Cookies help us improve your website experience.
By using our website, you agree to our use of cookies.
    • Protect the environment. Think before you print.

Cyber risks in the construction industry: Are you prepared?

December 18, 2018

From business disruption to data theft, the ramifications of cybercrimes can be far-reaching for construction companies.

Karen Reutter

Head of Construction, U.S. Commercial Insurance

Karen Reutter is the U.S. Commercial Insurance Head of Construction for Zurich North America. In... About this expert

contractors and cybersecurity

When you think of industries with exposures to cyber risks, does construction make the list? Although security breaches of healthcare, retail and government organizations have grabbed headlines, the construction industry can also be a target for cyberattacks.

In fact, cybercrime damages across all industries are on the rise and are projected to reach $6 trillion worldwide on an annual basis by 2021. 1 Large contractors, as well as mid-sized and smaller subcontractors, may be at significant risk.

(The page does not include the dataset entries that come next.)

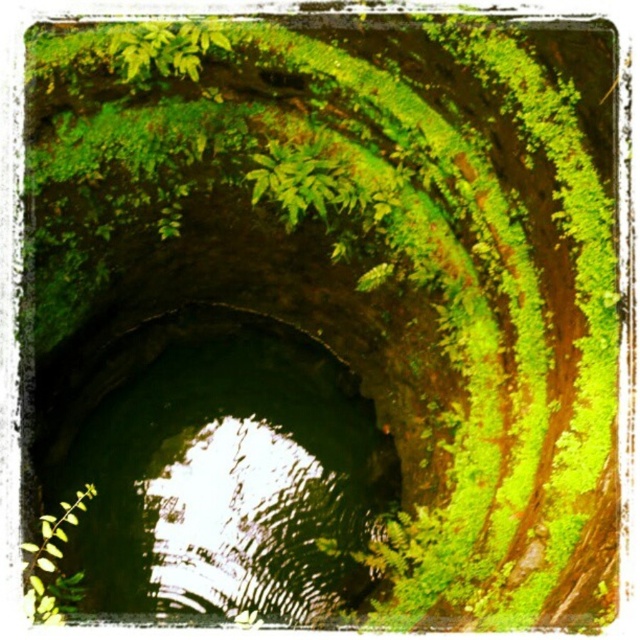
Question: Which of the following is the closest to the observer?

Choices:
 (A) green mossy hole at center
 (B) green leafy plant at lower left

Answer: (B)

Question: Is green mossy hole at center to the left of green leafy plant at lower left from the viewer's perspective?

Choices:
 (A) no
 (B) yes

Answer: (A)

Question: Among these points, which one is nearest to the camera?

Choices:
 (A) (40, 531)
 (B) (86, 525)

Answer: (A)

Question: Does green mossy hole at center have a lesser width compared to green leafy plant at lower left?

Choices:
 (A) no
 (B) yes

Answer: (A)

Question: Is green mossy hole at center below green leafy plant at lower left?

Choices:
 (A) yes
 (B) no

Answer: (B)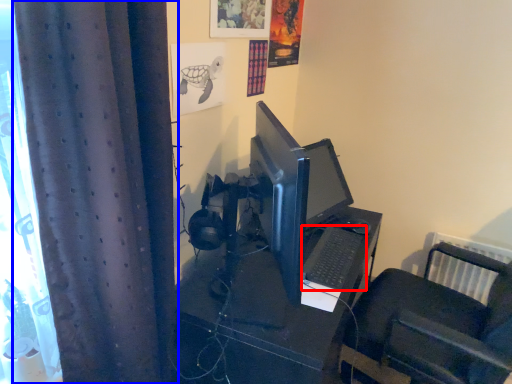
Question: Which of the following is the closest to the observer, computer keyboard (highlighted by a red box) or curtain (highlighted by a blue box)?

Choices:
 (A) computer keyboard
 (B) curtain

Answer: (B)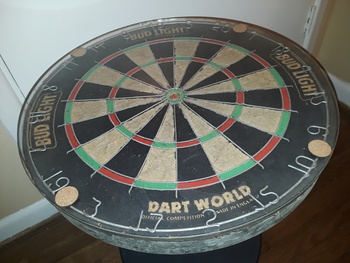
I want to click on baseboard, so click(18, 230).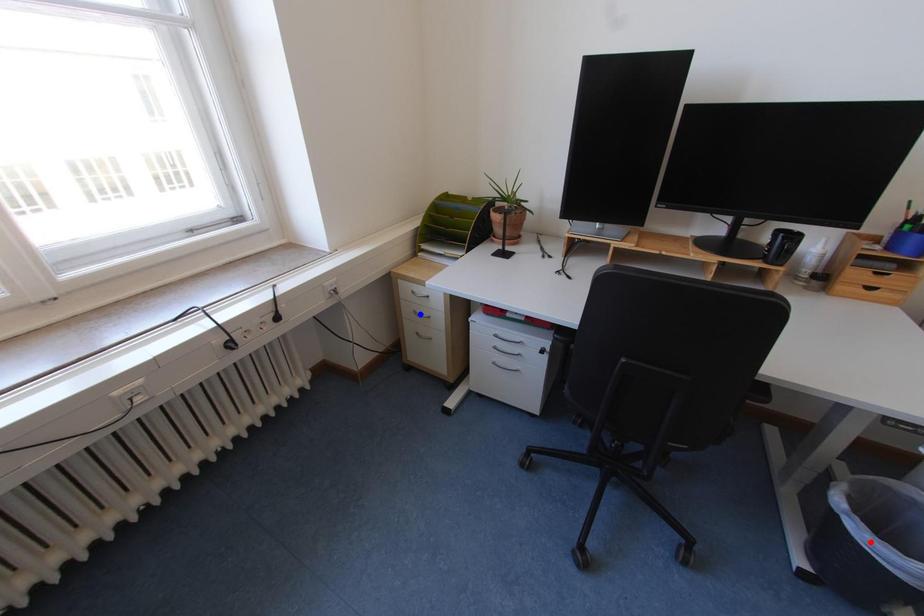
Question: Which of the two points in the image is closer to the camera?

Choices:
 (A) Blue point is closer.
 (B) Red point is closer.

Answer: (B)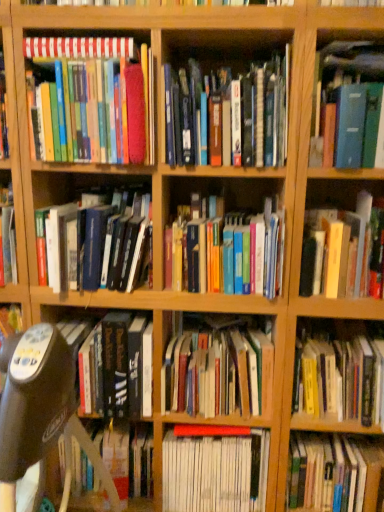
Question: Is yellow hardcover book at lower right, the ninth book from the top, further to the viewer compared to hardcover book at center, which is the eleventh book in top-to-bottom order?

Choices:
 (A) yes
 (B) no

Answer: (B)

Question: Is hardcover book at center, which is the eleventh book in top-to-bottom order, surrounded by yellow hardcover book at lower right, the 4th book positioned from the bottom?

Choices:
 (A) yes
 (B) no

Answer: (B)

Question: Can you confirm if yellow hardcover book at lower right, the 4th book positioned from the bottom, is thinner than hardcover book at center, which is the eleventh book in top-to-bottom order?

Choices:
 (A) yes
 (B) no

Answer: (B)

Question: Can you confirm if yellow hardcover book at lower right, the ninth book from the top, is positioned to the right of hardcover book at center, which is the eleventh book in top-to-bottom order?

Choices:
 (A) no
 (B) yes

Answer: (B)

Question: Is yellow hardcover book at lower right, the 4th book positioned from the bottom, positioned beyond the bounds of hardcover book at center, marked as the second book in a bottom-to-top arrangement?

Choices:
 (A) yes
 (B) no

Answer: (A)

Question: In the image, is hardcover books at center, which is counted as the 5th book, starting from the top, positioned in front of or behind blue hardcover book at upper right, placed as the tenth book when sorted from bottom to top?

Choices:
 (A) front
 (B) behind

Answer: (B)

Question: Considering the positions of point (178, 276) and point (367, 78), is point (178, 276) closer or farther from the camera than point (367, 78)?

Choices:
 (A) farther
 (B) closer

Answer: (A)

Question: From the image's perspective, is hardcover books at center, the eighth book from the bottom, positioned above or below blue hardcover book at upper right, placed as the tenth book when sorted from bottom to top?

Choices:
 (A) below
 (B) above

Answer: (A)

Question: From a real-world perspective, relative to blue hardcover book at upper right, which is the 3th book in top-to-bottom order, is hardcover books at center, the eighth book from the bottom, vertically above or below?

Choices:
 (A) above
 (B) below

Answer: (B)

Question: Is hardcover book at center, the sixth book ordered from the bottom, situated inside black plastic swivel chair at center-left or outside?

Choices:
 (A) inside
 (B) outside

Answer: (B)

Question: From their relative heights in the image, would you say hardcover book at center, the sixth book ordered from the bottom, is taller or shorter than black plastic swivel chair at center-left?

Choices:
 (A) short
 (B) tall

Answer: (A)

Question: In the image, is hardcover book at center, the sixth book ordered from the bottom, positioned in front of or behind black plastic swivel chair at center-left?

Choices:
 (A) behind
 (B) front

Answer: (A)

Question: In terms of width, does hardcover book at center, the sixth book ordered from the bottom, look wider or thinner when compared to black plastic swivel chair at center-left?

Choices:
 (A) wide
 (B) thin

Answer: (B)

Question: Based on their sizes in the image, would you say hardcover books at center, the eighth book from the bottom, is bigger or smaller than hardcover book at left, positioned as the 9th book in bottom-to-top order?

Choices:
 (A) big
 (B) small

Answer: (B)

Question: Considering their positions, is hardcover books at center, which is counted as the 5th book, starting from the top, located in front of or behind hardcover book at left, the fourth book when ordered from top to bottom?

Choices:
 (A) front
 (B) behind

Answer: (A)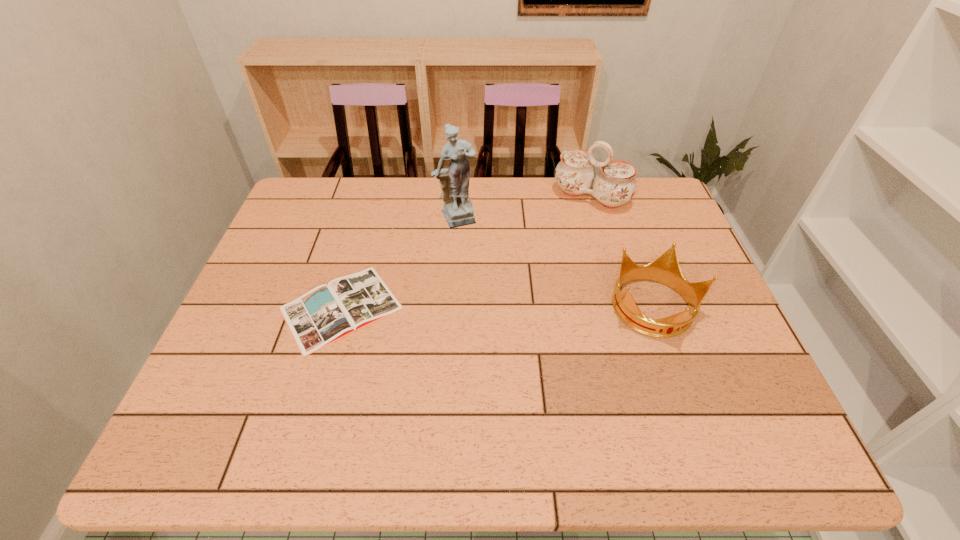
This screenshot has height=540, width=960. What are the coordinates of `book` in the screenshot? It's located at (327, 313).

I want to click on the leftmost object, so [x=327, y=313].

Find the location of a particular element. the second shortest object is located at coordinates (665, 269).

Where is `the second tallest object`? This screenshot has height=540, width=960. the second tallest object is located at coordinates (615, 184).

Find the location of a particular element. the second object from left to right is located at coordinates (454, 181).

I want to click on the tallest object, so click(x=454, y=181).

Locate an element on the screen. free location located on the back of the book is located at coordinates (364, 227).

Locate an element on the screen. The width and height of the screenshot is (960, 540). blank area located on the back of the crown is located at coordinates (616, 200).

This screenshot has height=540, width=960. I want to click on free spot located 0.210m by the handle of the second tallest object, so click(549, 253).

Find the location of a particular element. free space located by the handle of the second tallest object is located at coordinates pyautogui.click(x=561, y=237).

Contractors may believe it can’t – or won’t – happen to them.2 This complacent approach to cybersecurity could expose a company to risks, as preventive measures to thwart cybercriminals may not be implemented.


Cybersecurity risks in construction can come from multiple sources

Most contractors operate multiple job sites at any given time. Company staff, subcontractors and other vendors typically enter and exit work trailers on the project site throughout the day. Securing these job sites can be challenging and may offer entry to bad actors, especially since workers likely have varying degrees of cybersecurity training.

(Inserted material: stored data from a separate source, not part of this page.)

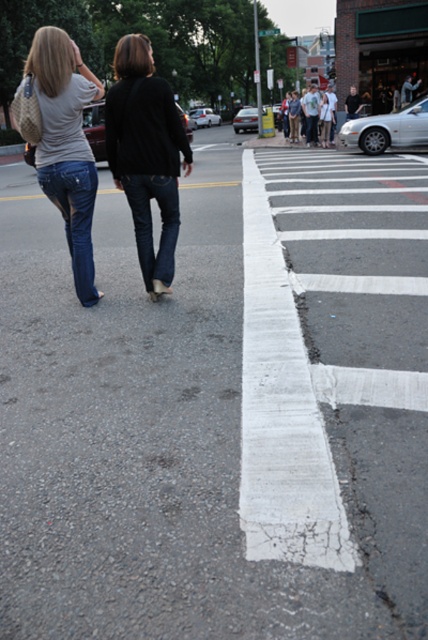
Is point (133, 164) farther from viewer compared to point (142, 204)?

No, (133, 164) is closer to viewer.

From the picture: Measure the distance between point (154,282) and camera.

Point (154,282) is 4.15 meters from camera.

Does point (133, 102) come farther from viewer compared to point (163, 195)?

No, it is in front of (163, 195).

Image resolution: width=428 pixels, height=640 pixels. I want to click on black matte sweater at center, so click(x=145, y=154).

Which is below, denim jeans at left or denim at center?

Positioned lower is denim at center.

Between denim jeans at left and denim at center, which one appears on the left side from the viewer's perspective?

denim jeans at left is more to the left.

Find the location of `denim jeans at left`. denim jeans at left is located at coordinates (67, 145).

Who is positioned more to the right, denim jeans at lower left or denim at center?

Positioned to the right is denim at center.

What do you see at coordinates (74, 216) in the screenshot?
I see `denim jeans at lower left` at bounding box center [74, 216].

The height and width of the screenshot is (640, 428). I want to click on denim jeans at lower left, so click(x=74, y=216).

You are a GUI agent. You are given a task and a screenshot of the screen. Output one action in this format:
    pyautogui.click(x=<x>, y=<y>)
    Task: Click on the denim jeans at lower left
    This screenshot has height=640, width=428.
    Given the screenshot: What is the action you would take?
    pyautogui.click(x=74, y=216)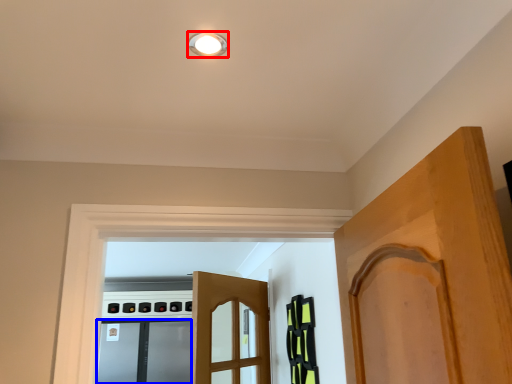
Question: Which point is further to the camera, light fixture (highlighted by a red box) or screen door (highlighted by a blue box)?

Choices:
 (A) light fixture
 (B) screen door

Answer: (B)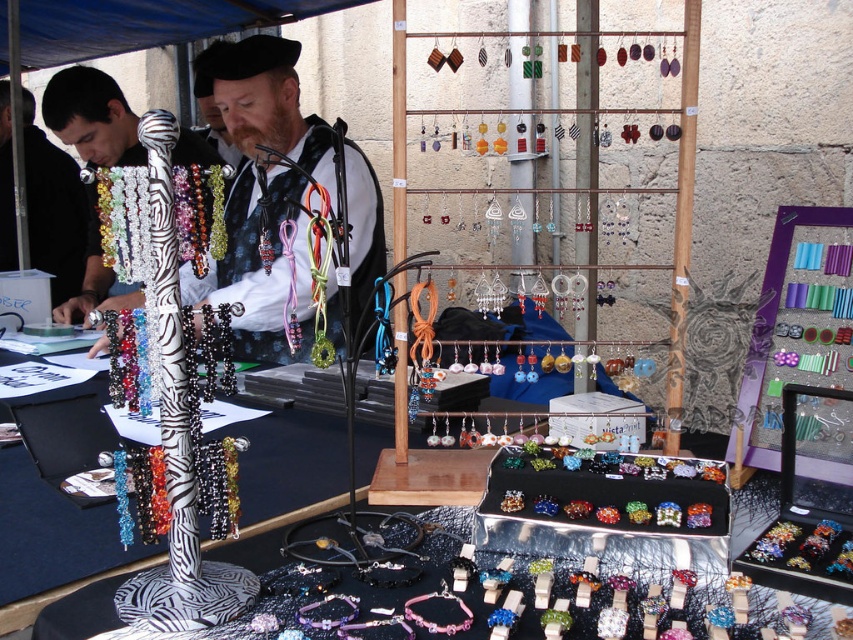
This screenshot has height=640, width=853. Find the location of `matte black vest at center`. matte black vest at center is located at coordinates pos(267,188).

Is matte black vest at center below multicolored beaded bracelet at center?

No, matte black vest at center is not below multicolored beaded bracelet at center.

Is point (271, 93) more distant than point (236, 524)?

Yes.

Find the location of a particular element. Image resolution: width=853 pixels, height=640 pixels. matte black vest at center is located at coordinates (267, 188).

Does matte black vest at center appear over matte black shirt at left?

Incorrect, matte black vest at center is not positioned above matte black shirt at left.

Is point (380, 209) positioned behind point (45, 236)?

No, it is in front of (45, 236).

Is point (251, 168) positioned after point (53, 216)?

No, (251, 168) is in front of (53, 216).

The height and width of the screenshot is (640, 853). Identify the location of matte black vest at center. (267, 188).

Describe the element at coordinates (53, 209) in the screenshot. The width and height of the screenshot is (853, 640). I see `matte black shirt at left` at that location.

Describe the element at coordinates (53, 209) in the screenshot. The image size is (853, 640). I see `matte black shirt at left` at that location.

Identify the location of matte black shirt at left. This screenshot has height=640, width=853. (53, 209).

Some of the more common cyber risks include:

  • Social engineering: With so many different workers on a job site at any given time, each with a laptop or cellphone in hand, phishing attempts are a common way to steal user data and possibly access company systems. With phishing, hackers send fraudulent emails that appear to be from a reputable company in order to get recipients to send personal information, such as passwords and credit card numbers.

  • Ransomware attacks: Malicious software that infiltrates a company’s computer system and disabling it until monetary demands are met, ransomware attacks may impact the timeliness of deliveries, delay work and impact the targeted company’s successful progress on a project.

  • Wire fraud: Construction companies may pay vendors and subcontractors on-site. This creates a widespread accounting process and multiple access points to IT systems. High staff turnover is often one of the biggest drivers of fraud against the company.3

  • Hacking: Cybercriminals may access a contractor‘s proprietary information through subcontractors’ systems. Even if a construction company might not store a large number of customer records in its system, attacks involving intellectual property, building plans and bidding records can have a long-term impact. In particular, building plans can be used post-construction to provide access to these properties, creating further security risks after the project is completed.

In the short term, a cyberattack can disrupt a construction company’s daily business operations. However, there are often long-term consequences to consider. Reports of malicious activity and project delays can potentially tarnish a company’s reputation. The ramifications of these incidents can also extend beyond the targeted company, as it’s possible that the attack could eventually spill over to firms that are linked financially.4

Taking preventive measures can help

Many construction companies have historically had training programs that focus on establishing a safety culture. As cybercrimes become more prevalent, there are several steps a company can take to address the risk and help implement more robust cybersecurity measures:

  • Work with the insurer’s risk engineering team or a cybersecurity consultant to implement employee training that educates staff on how to prevent common cyberattacks, including social engineering events. Building awareness is one of the best ways to help prevent loss.

  • Ensure that your subcontractors and vendors provide cybersecurity training for all staff. Require these business entities to carry a cybersecurity insurance policy providing for additional protection in the event of a cyberattack. In the Information Security and Cyber Risk Management survey from Zurich North America and Advisen Ltd., it was noted that 72 percent of large companies and 41 percent of middle market companies have included cyber insurance requirements in their requests for proposals and contracts.5

  • Create a disaster recovery plan. Cyber resilience is key to long-term success. Construction companies must understand how to identify cyber risk and continue business operations despite the adverse outcomes of a cyber event.


A cyberattack on a construction company can have numerous consequences. However, raising awareness and implementing preventive measures can go a long way in helping to protect construction companies of all sizes.


1. Morgan, Steve. “2017 Cybercrime Report: Cybercrime damages will cost the world $6 trillion annually by 2021.” Cybersecurity Ventures for the Herjavec Group.16 October 2017.
2. Slowey, Kim. “A future 'hot target' for attackers: How construction companies can improve cybersecurity.” .ConstructionDive. 11 August 2016.
3. “Three Quarters of Construction Companies Affected by Fraud in the Past Year.” Business Wire. 23 November 2015.
4. “The Cost of Malicious Cyber Activity to the U.S. Economy.” The Council of Economic Advisers. 16 February 2018.
5. “Information Security and Cyber Risk Management.” Zurich North America and Advisen Ltd. October 2018.